DocX Diaries: Reflections From Imani Dennison

Graphic with image of Imani Dennison leaning on a tree on right and her name and words "death as freedom" on the left
Zoomed in view of original graphic by Nikki Pressley, created as a visual interpretation of the DocX fellows' presentations of their work, with photo of Imani Dennison

Imani Dennison is a multidisciplinary artist and filmmaker whose work explores memory, folklore and identity. They participated in the DocX Residency: Another World is Possible at the Duke Center for Documentary Studies (CDS) in spring 2025 — conceived by Stephanie Owens and Nyssa Chow as an invitation for documentary artists to connect, breathe and create. 

Below, Dennison reflects on this experience and time spent working on their multimedia project, “Mississippi Mud in Spring,” which reimagines a short story by their grandmother, Colia Liddell Clark, a civil rights activist whose life was tethered to the struggles of the American South. Through personal family archives, newsreels and newly shot footage, the film reconstructs the history of Mississippi from the 1940s to the 1980s, deploying a Black futurist framework to bridge divides between Dakar, Senegal, and the Gulf of Mississippi.                                                                       

This piece is part of our DocX Diaries series, with entries and insights from all the 2025 DocX fellows. 


A person on the left digs into sand on a beach, with another person on the right lying next to a broken mirror next to water
Still from “Mississippi Mud in Spring”: Imani Dennison.


As I sit on my front porch, listening to the birds greet the sun, I sit in deep gratitude.
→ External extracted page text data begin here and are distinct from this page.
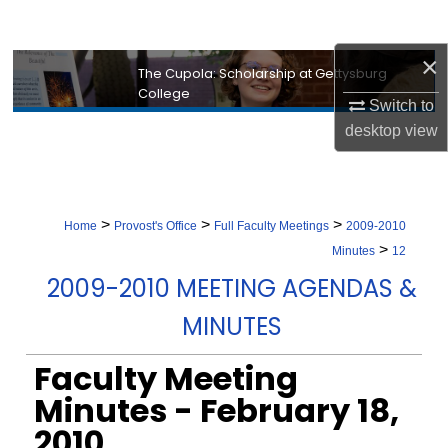
Search
×
Browse Collection
The Cupola: Scholarship at Gettysburg
College
Switch to
My Account
desktop
view
About
Digital Commons Network™
>
>
>
Home
Provost's Office
Full Faculty Meetings
2009-2010
>
Minutes
12
2009-2010 MEETING AGENDAS &
MINUTES
Faculty Meeting
Minutes - February 18,
2010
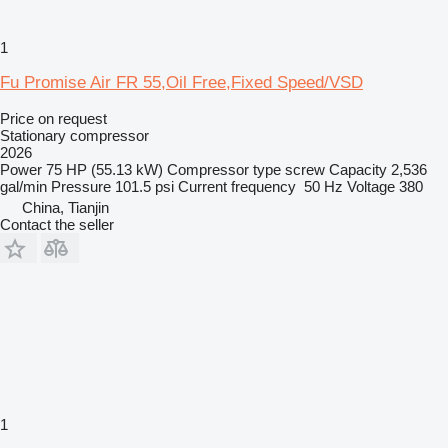
1
Fu Promise Air FR 55,Oil Free,Fixed Speed/VSD
Price on request
Stationary compressor
2026
Power
75 HP (55.13 kW)
Compressor type
screw
Capacity
2,536
gal/min
Pressure
101.5 psi
Current frequency
50 Hz
Voltage
380
China, Tianjin
Contact the seller
1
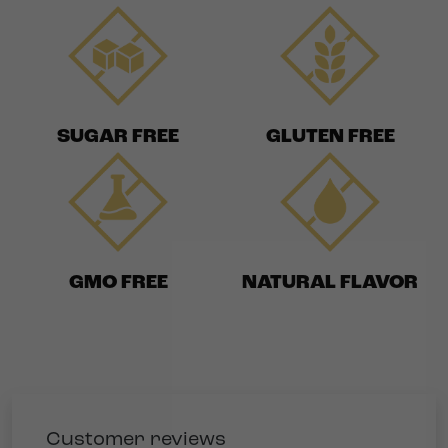
SUGAR FREE
GLUTEN FREE
GMO FREE
NATURAL FLAVOR
Customer reviews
This time spent as a Duke DocX fellow has been an invitation of many things: community, exploration, routine. It’s been incredibly nurturing and exactly what I needed. I’ve been going on walks, cooking daily, praying more and enjoying the joy in the mundane. 

“DocX gave me much needed time to co-conspire, counter and reimagine the possibility and responsibility of a working artist.” 

I’ve been able to process, bend, break and expand my ideas around cinema, art and histories, both personal and extended, while staying curious and understanding that this journey is lifelong. I’ve been building fires, exploring landscapes and making new connections that are all teaching me things. I’ve had time to move at a healthy pace and connect back to my body in ways I needed. Following my two-month residency in Dakar, Senegal, filming parts of “Mississippi Mud in Spring,” I feel thankful to have been met with such intention and inquiry. DocX gave me much needed time to co-conspire, counter and reimagine the possibility and responsibility of a working artist. 

Week Two: I decorated my office in CDS. I printed out images to paint the bare eggshell walls, decorated the empty wooden desk with photobooks, flipped to pages that most inspired me and typed a small list of ancestors that hung beside my desktop computer, reminding me of the names I carry with me every day. I made time to connect with professors like Nora Zubizarreta, who gave me a 16mm Bolex demo as a fellow celluloid film lover. It was through my time spent with her that I discovered Ava LaVonne Vineset, a professor of Dance. Following the sound of a djembe drum through the halls of the Rubenstein led me right inside her African Dance class where I was invited to participate. Since “Mississippi Mud in Spring” calls for a more embodied practice, I decided that there’s no better way than to be led in spirit like this. It felt so luscious moving slow, saying yes to things that feel good and being healthily spontaneous. 

“It was comforting to learn that we are all actually in conversation, making similar inquiries and negotiations.”  

The pace of my time in Durham, and the guest artists we were so graciously in community with during our time together, really opened up new pathways to the ideas of returning back to myself, shedding/dying, living and exploring further about what it means to keep true to what’s inside me. Listening to filmmakers like Rosine Mbakam speak about her journey with power, consent, and filming with family disrupted the stale information I had in my mind about what’s possible. Having such a critical lens regarding cinema and our position as storytellers felt right in conversation with other artists like Lemohang Jeremiah Mosese talking about disrupting the gaze, creating ancestral stories stretching the imagination far and wide. It was comforting to learn that we are all actually in conversation, making similar inquiries and negotiations. 

My project, “Mississippi Mud in Spring,” inspired by a short story authored by my late grandmother, Colia Liddell Lafayette Clark, creates a blank canvas to paint a story about Black migration, freedom, identity and waterways in the American South. It’s important that I give my personal work historical context, most excitedly rooted in myth-making. I’ve been spending time researching topics of magic, hoodoo, southern folklore, and reading about decolonizing my gaze. Through this research practice I’ve come across more Black performance artists exploring freedom through death, illusion and storytelling. I’ve been creating webs that weave my grandmother into this long lineage of artists, examining the strategies used to will themselves from rural southern states to other parts of the globe that had more access to imagination and worldbuilding. 

It's been such a dynamic time reading gifted text, pulling images for inspiration and having a cohort of thought partners to watch things in conjunction with sharing about our projects. 

Immense gratitude for Nyssa Chow and Stephanie Ownes for creating such an engaging space and allowing us to co-dream of possible futures.